The tone from Tehran’s leadership has sought to shift responsibility away from security services: official statements describe the unrest as the work of armed infiltrators or foreign plots and have explicitly blamed foreign governments for stirring dissent. At the same time, the U.S. administration publicly expressed support for protesters, urged restraint from Iranian authorities, and used strong rhetoric about consequences — even calling for different leadership in Tehran. Those public exchanges have hardened narratives on both sides, with the Iranian state pointing to foreign interference and U.S. officials and Western governments highlighting the scale of state violence and calling for investigations and accountability.Iran International summary and contemporary coverage in outlets such as CBS News and RFE/RL describe this exchange of blame.

International reactions so far

  • Human rights organizations and several Western governments have condemned the use of lethal force, called for independent investigations, and urged that detainees be protected.Human Rights Watch and Amnesty International issued strong statements.
  • Some regional governments have reiterated concerns about stability and warned of spillover risks.
  • Diplomatic steps include summons of Iranian diplomats, targeted sanctions discussions, and expressions of support for human rights monitoring.

Possible scenarios (what could happen next)

I try to keep scenarios grounded and short-term rather than speculative:

  • Consolidation: the security apparatus further suppresses visible protest through arrests, curfews and local control; the streets appear calmer while underground resistance and diaspora advocacy continue. This is the likeliest immediate outcome if the state maintains cohesion.

  • Negotiated cooling: limited concessions on economic relief or selective political gestures reduce street mobilization — but without deep reforms this is a temporary easing rather than structural change.

  • Escalation and regional risk: if military posturing or miscalculation increases (for example around regional bases or incidents involving foreign forces), the crisis could widen, bringing diplomatic and security responses that complicate an already dangerous situation.

  • Fragmentation of elite control: fractures within security or political elites could create openings for political transition, but that would be disorderly and carry heavy humanitarian and governance risks.

Each path carries serious human, legal and geopolitical implications.

What to watch next (practical indicators)

  • Internet and communications: further restrictions or partial restorations will shape what independent investigators and families can document.
  • Prisoner/justice actions: watch for mass trials, death sentences or announced pardons — these are immediate signs of the state’s chosen approach.
  • Movement of military assets and diplomatic steps: any repositioning of forces in the Gulf or formal emergency sessions at U.N. or regional bodies could signal escalation.
  • Independent verification: more authenticated video, hospital lists, or forensic reporting from organizations and journalists will narrow estimates of casualties and guide responses.

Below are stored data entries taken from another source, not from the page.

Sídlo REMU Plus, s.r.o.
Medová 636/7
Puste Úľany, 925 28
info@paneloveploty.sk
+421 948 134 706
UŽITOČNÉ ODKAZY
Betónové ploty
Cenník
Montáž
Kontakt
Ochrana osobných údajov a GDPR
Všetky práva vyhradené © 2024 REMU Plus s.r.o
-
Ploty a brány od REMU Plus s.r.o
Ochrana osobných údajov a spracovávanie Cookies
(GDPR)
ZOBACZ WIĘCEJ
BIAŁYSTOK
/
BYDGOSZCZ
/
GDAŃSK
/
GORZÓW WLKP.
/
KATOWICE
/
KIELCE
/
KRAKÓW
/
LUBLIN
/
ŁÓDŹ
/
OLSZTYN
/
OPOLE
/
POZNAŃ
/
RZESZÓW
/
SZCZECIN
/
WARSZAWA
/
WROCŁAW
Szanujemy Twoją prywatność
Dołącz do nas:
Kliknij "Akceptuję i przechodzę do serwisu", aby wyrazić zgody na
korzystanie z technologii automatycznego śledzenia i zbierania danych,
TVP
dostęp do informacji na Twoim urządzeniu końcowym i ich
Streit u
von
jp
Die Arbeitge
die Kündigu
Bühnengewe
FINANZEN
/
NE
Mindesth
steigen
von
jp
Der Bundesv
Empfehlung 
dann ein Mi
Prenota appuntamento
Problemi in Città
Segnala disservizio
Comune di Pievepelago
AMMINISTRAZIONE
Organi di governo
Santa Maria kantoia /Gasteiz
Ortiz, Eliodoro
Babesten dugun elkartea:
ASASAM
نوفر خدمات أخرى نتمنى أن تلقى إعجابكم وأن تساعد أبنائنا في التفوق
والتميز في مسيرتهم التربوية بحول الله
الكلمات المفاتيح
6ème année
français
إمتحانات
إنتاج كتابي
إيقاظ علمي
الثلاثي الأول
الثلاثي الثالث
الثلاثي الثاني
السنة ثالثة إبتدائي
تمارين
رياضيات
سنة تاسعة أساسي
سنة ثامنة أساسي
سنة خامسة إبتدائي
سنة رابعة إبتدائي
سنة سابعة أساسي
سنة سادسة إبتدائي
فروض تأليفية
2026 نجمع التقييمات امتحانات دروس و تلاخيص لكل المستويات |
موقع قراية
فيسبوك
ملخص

A personal note and context

I’ve written before about how international rhetoric and the calculus of leaders can change outcomes in crises; those reflections on strategic interaction and the risks of external intervention remain relevant now (see an earlier piece of mine on geopolitical brinkmanship). Right now my concern — and what I think should concern any reader — is the immediate human cost, the need for independent documentation, and the imperative that outside powers avoid actions that make an already fragile situation worse.

If you want to follow developments, prioritize reputable rights organizations and multiple independent news sources, and be cautious with raw social-media figures until they are corroborated.